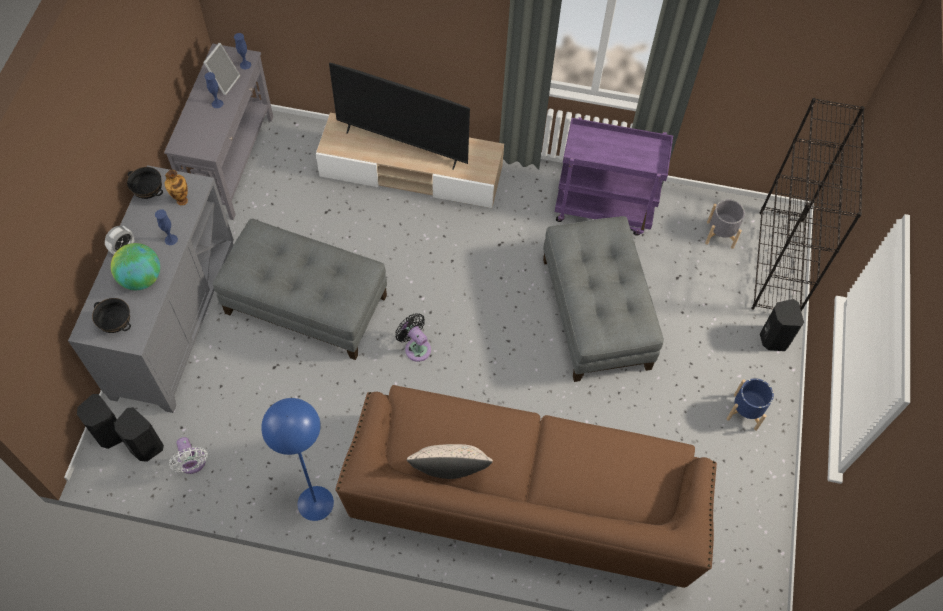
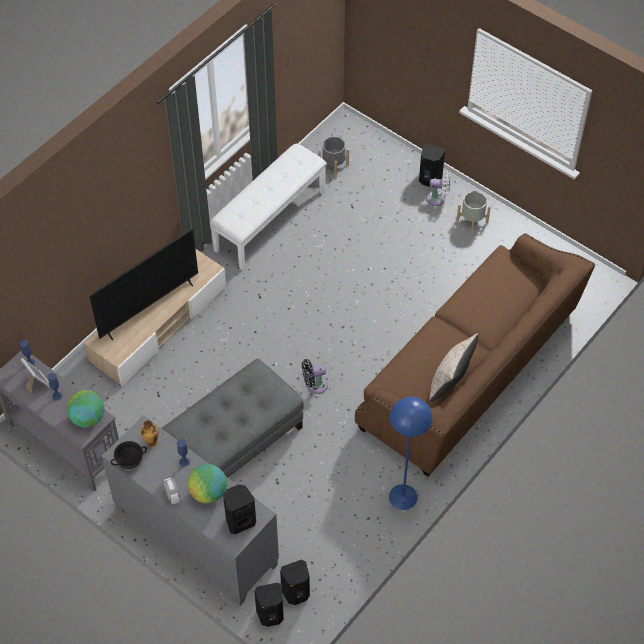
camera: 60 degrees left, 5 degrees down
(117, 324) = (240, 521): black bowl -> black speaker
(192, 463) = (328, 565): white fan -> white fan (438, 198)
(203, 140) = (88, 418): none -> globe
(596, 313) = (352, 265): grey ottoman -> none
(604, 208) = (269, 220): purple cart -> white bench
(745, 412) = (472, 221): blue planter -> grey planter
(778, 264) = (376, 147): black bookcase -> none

----

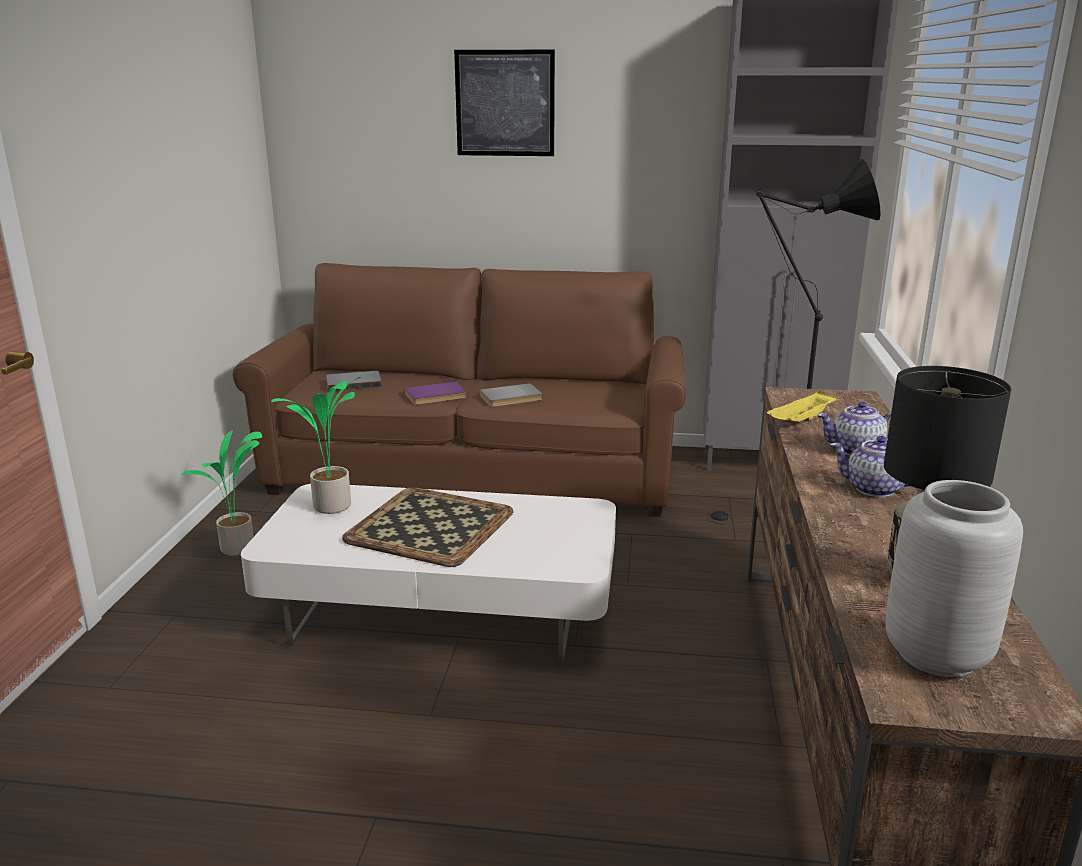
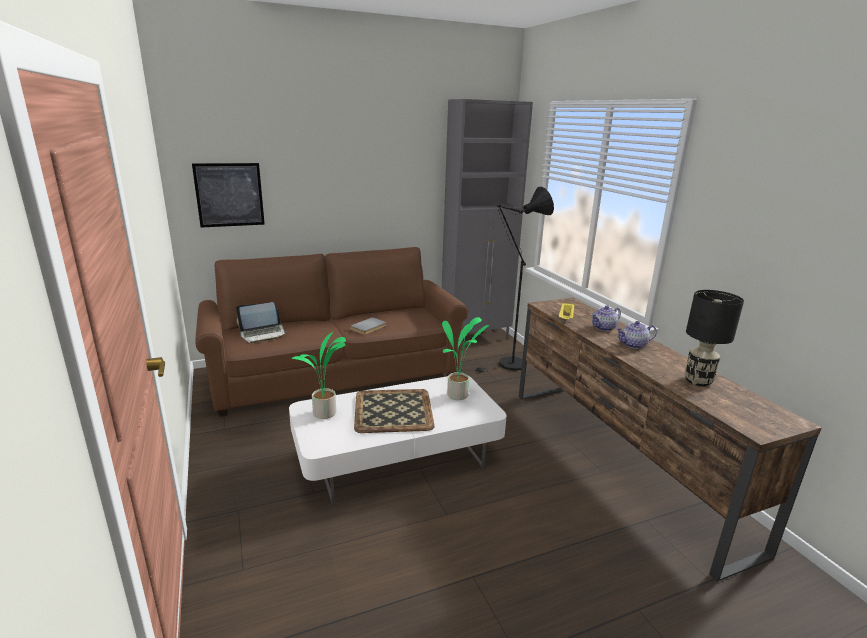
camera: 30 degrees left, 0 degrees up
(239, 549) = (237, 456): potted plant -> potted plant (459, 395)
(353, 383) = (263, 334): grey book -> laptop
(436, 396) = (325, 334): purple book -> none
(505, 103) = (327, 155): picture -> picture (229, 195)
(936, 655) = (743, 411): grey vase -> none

----

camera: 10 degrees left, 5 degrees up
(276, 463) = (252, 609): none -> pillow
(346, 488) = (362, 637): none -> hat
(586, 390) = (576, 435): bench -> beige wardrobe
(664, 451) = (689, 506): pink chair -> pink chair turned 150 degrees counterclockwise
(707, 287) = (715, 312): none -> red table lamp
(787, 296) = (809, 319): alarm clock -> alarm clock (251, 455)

----

ASSIGNMENT:
Each line above that contains the word "bench" should be counted, and only the total given.

COMPLETED TASK:
2